DHEA, also known as androst-5-en-3β-ol-17-one, is a naturally occurring androstane steroid and a 17-ketosteroid. It is closely related structurally to androstenediol (androst-5-ene-3β,17β-diol), androstenedione (androst-4-ene-3,17-dione), and testosterone (androst-4-en-17β-ol-3-one). DHEA is the 5-dehydro analogue of epiandrosterone (5α-androstan-3β-ol-17-one) and is also known as 5-dehydroepiandrosterone or as δ^{5}-epiandrosterone.

===Isomers===
The term "dehydroepiandrosterone" is ambiguous chemically because it does not include the specific positions within epiandrosterone at which hydrogen atoms are missing. DHEA itself is 5,6-didehydroepiandrosterone or 5-dehydroepiandrosterone. A number of naturally occurring isomers also exist and may have similar activities. Some isomers of DHEA are 1-dehydroepiandrosterone (1-androsterone) and 4-dehydroepiandrosterone.
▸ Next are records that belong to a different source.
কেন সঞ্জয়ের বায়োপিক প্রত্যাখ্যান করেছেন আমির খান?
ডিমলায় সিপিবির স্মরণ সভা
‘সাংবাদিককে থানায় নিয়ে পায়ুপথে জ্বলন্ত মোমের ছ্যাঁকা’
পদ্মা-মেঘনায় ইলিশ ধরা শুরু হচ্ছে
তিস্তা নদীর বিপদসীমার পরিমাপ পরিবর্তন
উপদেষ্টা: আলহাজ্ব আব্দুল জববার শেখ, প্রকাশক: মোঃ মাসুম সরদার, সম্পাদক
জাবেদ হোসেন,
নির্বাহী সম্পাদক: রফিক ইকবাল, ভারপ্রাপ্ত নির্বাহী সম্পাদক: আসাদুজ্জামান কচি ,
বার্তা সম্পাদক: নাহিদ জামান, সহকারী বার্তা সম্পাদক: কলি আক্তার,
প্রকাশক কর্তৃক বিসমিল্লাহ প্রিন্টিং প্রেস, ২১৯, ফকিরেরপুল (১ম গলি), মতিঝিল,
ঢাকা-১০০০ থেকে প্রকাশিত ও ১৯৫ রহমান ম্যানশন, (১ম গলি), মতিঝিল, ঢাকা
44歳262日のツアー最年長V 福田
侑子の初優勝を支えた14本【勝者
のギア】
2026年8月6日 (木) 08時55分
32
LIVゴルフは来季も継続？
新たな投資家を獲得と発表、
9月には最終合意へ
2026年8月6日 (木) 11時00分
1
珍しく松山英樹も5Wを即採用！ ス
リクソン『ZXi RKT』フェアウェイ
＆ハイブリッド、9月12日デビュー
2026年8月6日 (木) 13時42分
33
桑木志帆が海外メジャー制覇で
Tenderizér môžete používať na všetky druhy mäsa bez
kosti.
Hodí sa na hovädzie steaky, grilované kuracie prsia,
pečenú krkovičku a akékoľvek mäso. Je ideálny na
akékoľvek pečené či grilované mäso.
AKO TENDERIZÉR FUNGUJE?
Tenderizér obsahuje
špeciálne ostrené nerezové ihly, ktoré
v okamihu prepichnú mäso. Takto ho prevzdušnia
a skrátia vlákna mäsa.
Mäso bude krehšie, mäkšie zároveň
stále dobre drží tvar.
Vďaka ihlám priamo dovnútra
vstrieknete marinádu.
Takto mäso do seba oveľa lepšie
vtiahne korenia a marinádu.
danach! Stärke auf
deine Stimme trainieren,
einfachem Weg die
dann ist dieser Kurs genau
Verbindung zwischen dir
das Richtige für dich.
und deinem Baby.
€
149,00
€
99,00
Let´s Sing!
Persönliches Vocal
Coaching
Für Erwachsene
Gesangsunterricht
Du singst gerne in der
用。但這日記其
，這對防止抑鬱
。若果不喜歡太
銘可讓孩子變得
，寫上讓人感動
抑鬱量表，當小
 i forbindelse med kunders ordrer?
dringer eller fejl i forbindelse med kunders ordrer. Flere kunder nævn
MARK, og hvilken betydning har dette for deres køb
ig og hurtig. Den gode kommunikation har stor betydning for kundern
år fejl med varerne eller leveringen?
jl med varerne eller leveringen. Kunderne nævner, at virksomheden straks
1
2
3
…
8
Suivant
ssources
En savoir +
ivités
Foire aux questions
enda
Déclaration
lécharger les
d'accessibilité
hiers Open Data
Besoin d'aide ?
These isomers are also technically "DHEA," since they are dehydroepiandrosterones in which hydrogens are removed from the epiandrosterone skeleton.

Dehydroandrosterone (DHA) is the 3α-epimer of DHEA and is also an endogenous androgen.

==History==

DHEA was first isolated from human urine in 1934 by Adolf Butenandt and Kurt Tscherning.